The Ohio Ballot Board approved language Thursday for a fall measure seeking to establish abortion access as a fundamental right, but one Democratic member blasted it as “rife with misleading and defective language.”
Key among opponents’ objections is language developed by Republican Secretary of State Frank LaRose, an abortion opponent, amid warnings the language could face a legal challenge even before the proposal goes before Ohio voters in November.
Among the new language, the word “fetus” in the Democrats’ proposal was changed to “unborn child” in the ballot measure.
The original summary language seeks to assure access to abortion through what is called viability, when the fetus is able to survive outside the womb. It stated, “abortion may be prohibited after fetal viability,” but not in cases where a treating physician deems the procedure necessary to protect the life or health of the pregnant person.

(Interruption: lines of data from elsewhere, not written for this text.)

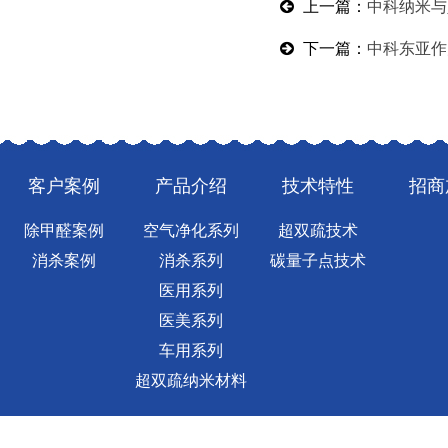
上一篇：
中科纳米与
下一篇：
中科东亚作
客户案例
产品介绍
技术特性
招商
除甲醛案例
空气净化系列
超双疏技术
消杀案例
消杀系列
碳量子点技术
医用系列
医美系列
车用系列
超双疏纳米材料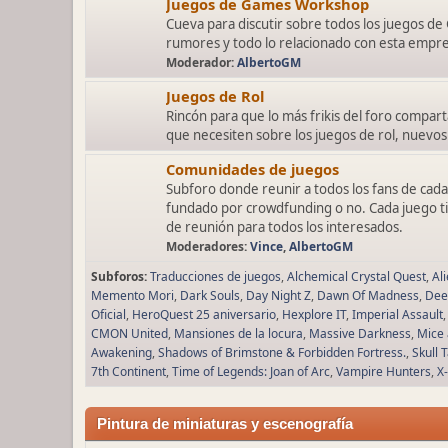
Juegos de Games Workshop
Cueva para discutir sobre todos los juegos de
rumores y todo lo relacionado con esta empre
Moderador:
AlbertoGM
Juegos de Rol
Rincón para que lo más frikis del foro comparta
que necesiten sobre los juegos de rol, nuevos 
Comunidades de juegos
Subforo donde reunir a todos los fans de cada
fundado por crowdfunding o no. Cada juego tie
de reunión para todos los interesados.
Moderadores:
Vince
,
AlbertoGM
Subforos
Traducciones de juegos
Alchemical Crystal Quest
Al
Memento Mori
Dark Souls
Day Night Z
Dawn Of Madness
Dee
Oficial
HeroQuest 25 aniversario
Hexplore IT
Imperial Assault
CMON United
Mansiones de la locura
Massive Darkness
Mice 
Awakening
Shadows of Brimstone & Forbidden Fortress.
Skull 
7th Continent
Time of Legends: Joan of Arc
Vampire Hunters
X
Pintura de miniaturas y escenografía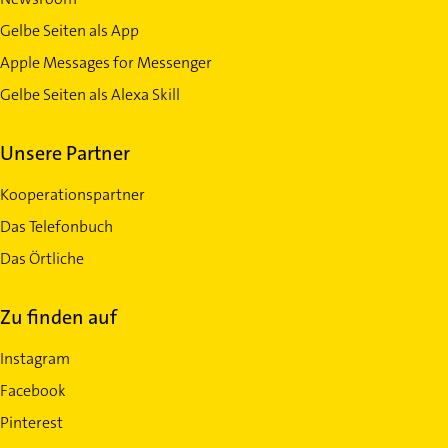
Gelbe Seiten als App
Apple Messages for Messenger
Gelbe Seiten als Alexa Skill
Unsere Partner
Kooperationspartner
Das Telefonbuch
Das Örtliche
Zu finden auf
Instagram
Facebook
Pinterest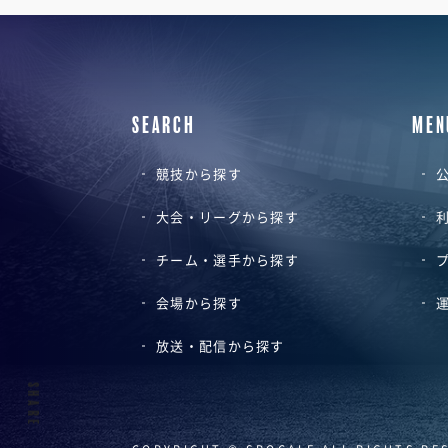
SEARCH
MEN
競技から探す
公
大会・リーグから探す
チーム・選手から探す
会場から探す
放送・配信から探す
SHARE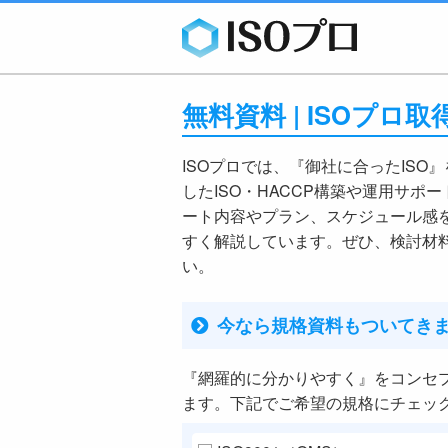
無料資料 | ISOプ
ISOプロでは、『御社に合ったISO
したISO・HACCP構築や運用サポ
ート内容やプラン、スケジュール感
すく解説しています。ぜひ、検討材
い。
今なら規格資料もついてき
『網羅的に分かりやすく』をコンセ
ます。下記でご希望の規格にチェッ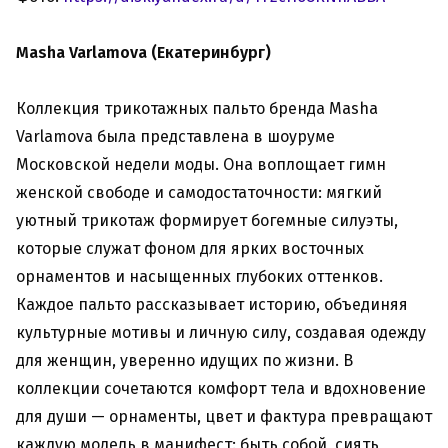
Masha Varlamova (Екатеринбург)
Коллекция трикотажных пальто бренда Masha
Varlamova была представлена в шоуруме
Московской недели моды. Она воплощает гимн
женской свободе и самодостаточности: мягкий
уютный трикотаж формирует богемные силуэты,
которые служат фоном для ярких восточных
орнаментов и насыщенных глубоких оттенков.
Каждое пальто рассказывает историю, объединяя
культурные мотивы и личную силу, создавая одежду
для женщин, уверенно идущих по жизни. В
коллекции сочетаются комфорт тела и вдохновение
для души — орнаменты, цвет и фактура превращают
каждую модель в манифест: быть собой, сиять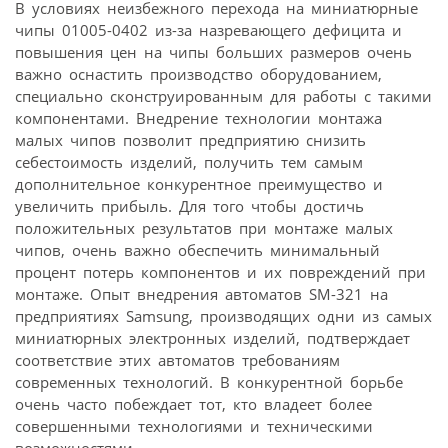
В условиях неизбежного перехода на миниатюрные
чипы 01005-0402 из-за назревающего дефицита и
повышения цен на чипы больших размеров очень
важно оснастить производство оборудованием,
специально сконструированным для работы с такими
компонентами. Внедрение технологии монтажа
малых чипов позволит предприятию снизить
себестоимость изделий, получить тем самым
дополнительное конкурентное преимущество и
увеличить прибыль. Для того чтобы достичь
положительных результатов при монтаже малых
чипов, очень важно обеспечить минимальный
процент потерь компонентов и их повреждений при
монтаже. Опыт внедрения автоматов SM-321 на
предприятиях Samsung, производящих одни из самых
миниатюрных электронных изделий, подтверждает
соответствие этих автоматов требованиям
современных технологий. В конкурентной борьбе
очень часто побеждает тот, кто владеет более
совершенными технологиями и техническими
возможностями.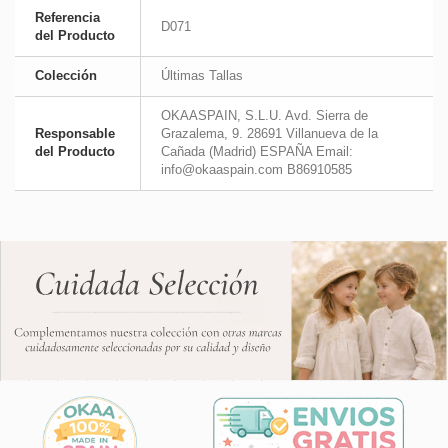
Referencia
D071
del Producto
Colección
Últimas Tallas
OKAASPAIN, S.L.U. Avd. Sierra de
Responsable
Grazalema, 9. 28691 Villanueva de la
del Producto
Cañada (Madrid) ESPAÑA Email:
info@okaaspain.com B86910585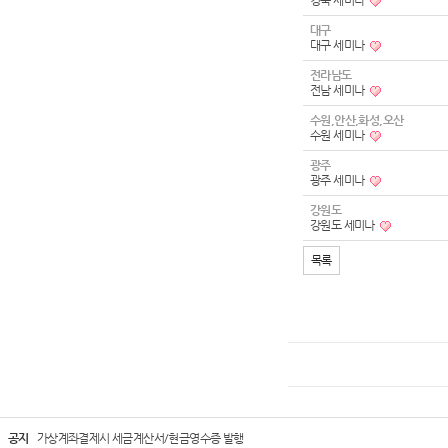
경북 세미나
대구
대구 세미나
전라남도
전남 세미나
수원,안산,화성,오산
수원 세미나
광주
광주 세미나
강원도
강원도 세미나
목록
공지
가상계좌결제시 세금계산서/현금영수증 발행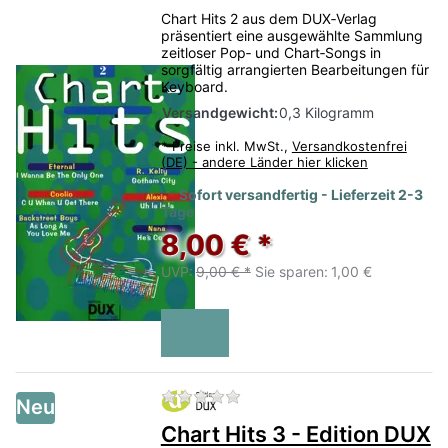
Chart Hits 2 aus dem DUX‑Verlag
präsentiert eine ausgewählte Sammlung
zeitloser Pop‑ und Chart‑Songs in
sorgfältig arrangierten Bearbeitungen für
Keyboard.
Versandgewicht:
0,3 Kilogramm
*
Preise inkl. MwSt.,
Versandkostenfrei
(DE) - andere Länder hier klicken
Sofort versandfertig - Lieferzeit 2-3
Tage
8,00 € *
UVP:
9,00 € *
Sie sparen:
1,00 €
Zu diesem Produkt liegen no
Neu
Chart Hits 3 - Edition DUX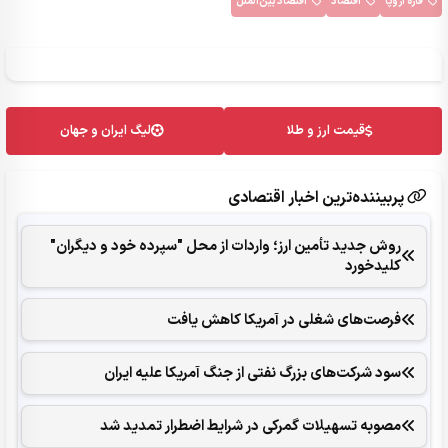
قاره اروپا
اقتصاد
اقتصاد بین‌الملل
قیمت ارز و طلا
لیگ ایران و جهان
پربیننده‌ترین اخبار اقتصادی
روش جدید تأمین ارز؛ واردات از محل "سپرده خود و دیگران"
کلیدخورد
فرصت‌های شغلی در آمریکا کاهش یافت
سود شرکت‌های بزرگ نفتی از جنگ آمریکا علیه ایران
مصوبه تسهیلات گمرکی در شرایط اضطرار تمدید شد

LaRose’s summary turned that section on its head. It now says the amendment would “always allow an unborn child to be aborted at any stage of pregnancy, regardless of viability if, in the treating physician’s determination” the life and health exception applies.
“The entire summary is propaganda,” said Lauren Blauvelt, co-chair of Ohioans United for Reproductive Rights.
She noted that the state’s Republican attorney general, Dave Yost, certified the group’s original wording as fair and accurate and that 700,000 Ohioans read it when they signed petitions to get the measure on the fall ballot.
“The amendment that is put forward is clear about reproductive freedom and reproductive health care decisions that Ohioans should be able to make for themselves, and that is ultimately what the vote in November will be about,” she said.
The measure, as initially envisioned, seeks to establish “a fundamental right to reproductive freedom” with “reasonable limits.”
In language similar to a constitutional amendment that Michigan voters approved last November, it would require restrictions imposed past a fetus’ viability outside the womb — which is typically around the 24th week of pregnancy and long the standard under Roe v. Wade — the landmark case that assured nationwide abortion access until it was overturned by the U.S. Supreme Court in June 2022.
LaRose stood by the summary at the meeting, emphasizing that the full text of the amendment would be available at polling locations and published in newspapers statewide.
Ohio Right to Life President Mike Gonidakis, leader of the state’s oldest and largest anti-abortion group, complimented the language. He said it does a better job than the original at conveying the sweep of the abortion amendment’s reach.
LaRose has labeled the abortion question Issue 1, the same as an August ballot measure to limit citizens’ ability to amend the Ohio Constitution that turned out to be wildly unpopular with voters. The amendment was defeated 57% to 43%.
This fall’s Issue 2 will be a proposal to legalize recreational marijuana, whose ballot language cleared the committee Thursday without discussion.
Gonidakis, a key champion of the August amendment to raise the threshold for constitutional changes to 60%, said educating voters on the transposition of the ballot labels will be a challenge.
“The most unique thing that we have going now is that I just spent 90 days tellling everyone to vote ‘yes’ on Issue 1, now we’re going to be telling everyone to vote ‘no’ on Issue 1,” he said. “So, we have our work cut out for us, but we know at the end of the day this is a bridge too far even for pro-choice Ohioans.”
Blauvelt said she’s not worried.
“We’re excited to continue talking to all Ohio voters about voting ‘yes’ in November,” she said.